Aly Coulibaly

Personal information
- Date of birth: 8 April 1996 (age 30)
- Place of birth: Paris, France
- Height: 1.85 m (6 ft 1 in)
- Position: Midfielder

Team information
- Current team: Lincoln Red Imps
- Number: 17

Youth career
- Tours
- 2014–2015: Bournemouth

Senior career*
- Years: Team / Apps / (Gls)
- 2015–2016: Almudévar / 34 / (9)
- 2016–2017: Huesca / 1 / (0)
- 2016–2017: → Badalona (loan) / 12 / (0)
- 2017–2019: Badalona / 37 / (2)
- 2019: Calahorra / 2 / (0)
- 2019–2020: Schaffhausen / 17 / (0)
- 2020–2022: Linense / 54 / (9)
- 2022–2023: S.S. Reyes / 29 / (1)
- 2023–2024: Västerås SK / 8 / (0)
- 2024–2025: Amorebieta / 25 / (2)
- 2025–2026: TPS / 8 / (0)
- 2026–: Lincoln Red Imps / 1 / (0)

= Aly Coulibaly =

French footballer (born 1996)

Aly Coulibaly (born 8 April 1996) is a French footballer who plays as a midfielder for Gibraltarian club Lincoln Red Imps.

==Club career==
A Tours FC youth graduate, Paris-born Coulibaly joined Bournemouth's development squad on 23 July 2014 on a one-year deal, after impressing on a trial. On 27 August 2015, he switched clubs and countries again by signing for SD Huesca and being assigned to its farm team in Tercera División.

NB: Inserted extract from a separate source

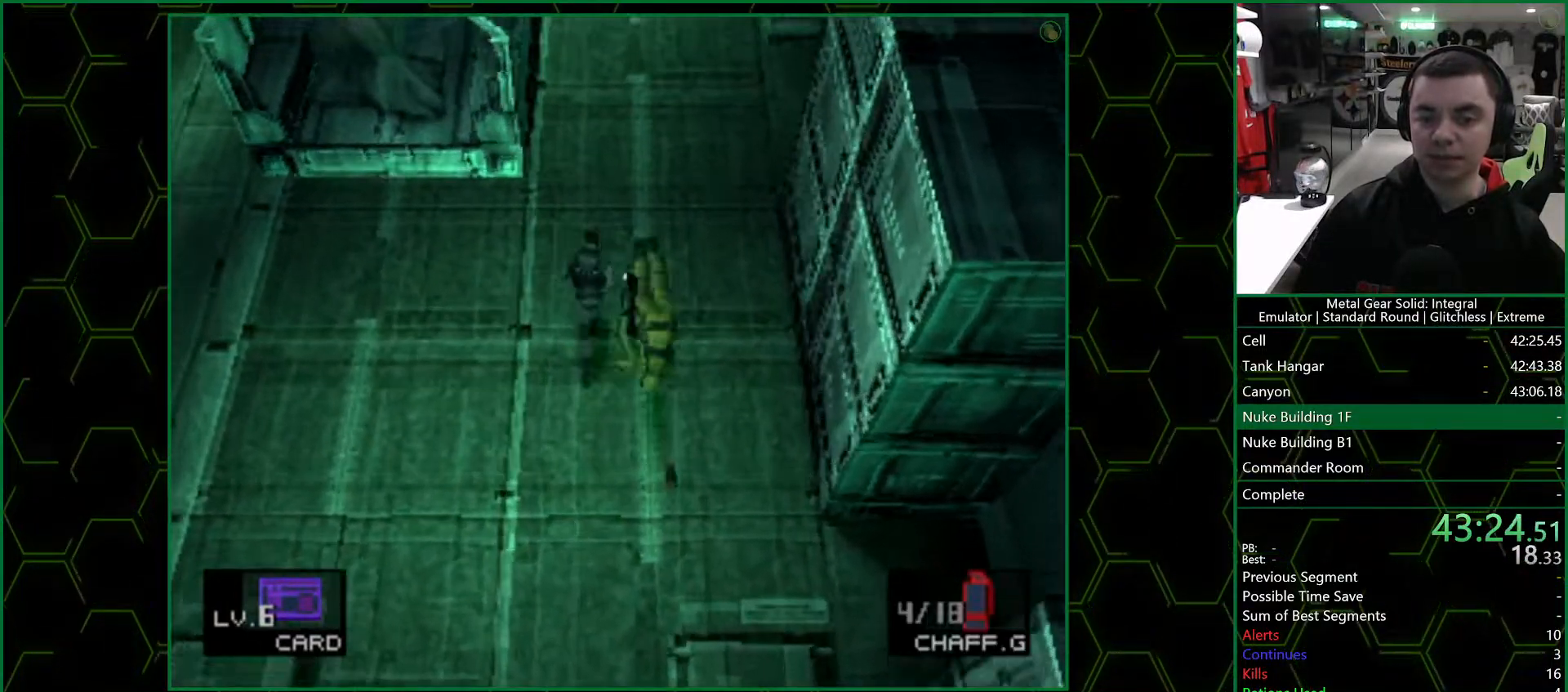
{"buttons": ["DPAD_UP", "DPAD_RIGHT"], "left_stick": "center", "right_stick": "center", "events": []}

On 4 June 2016 Coulibaly made his professional debut, coming on as a late substitute for goalscorer Tyronne del Pino in a 1–0 Segunda División home win against CD Lugo. On 14 August, he was loaned to Segunda División B club CF Badalona, for one year.

On 31 January 2019, Coulibaly joined CD Calahorra.

In August 2023, Coulibaly joined Swedish Superettan club Västerås SK.

On 19 August 2024, Coulibaly returned to Spain and signed with Amorebieta in the third tier.

On 18 August 2025, Coulibaly signed with Finnish Ykkösliiga club TPS.

==Personal life==
Coulibaly's brothers Karim, Ibrahim and Mohamed are also professional footballers.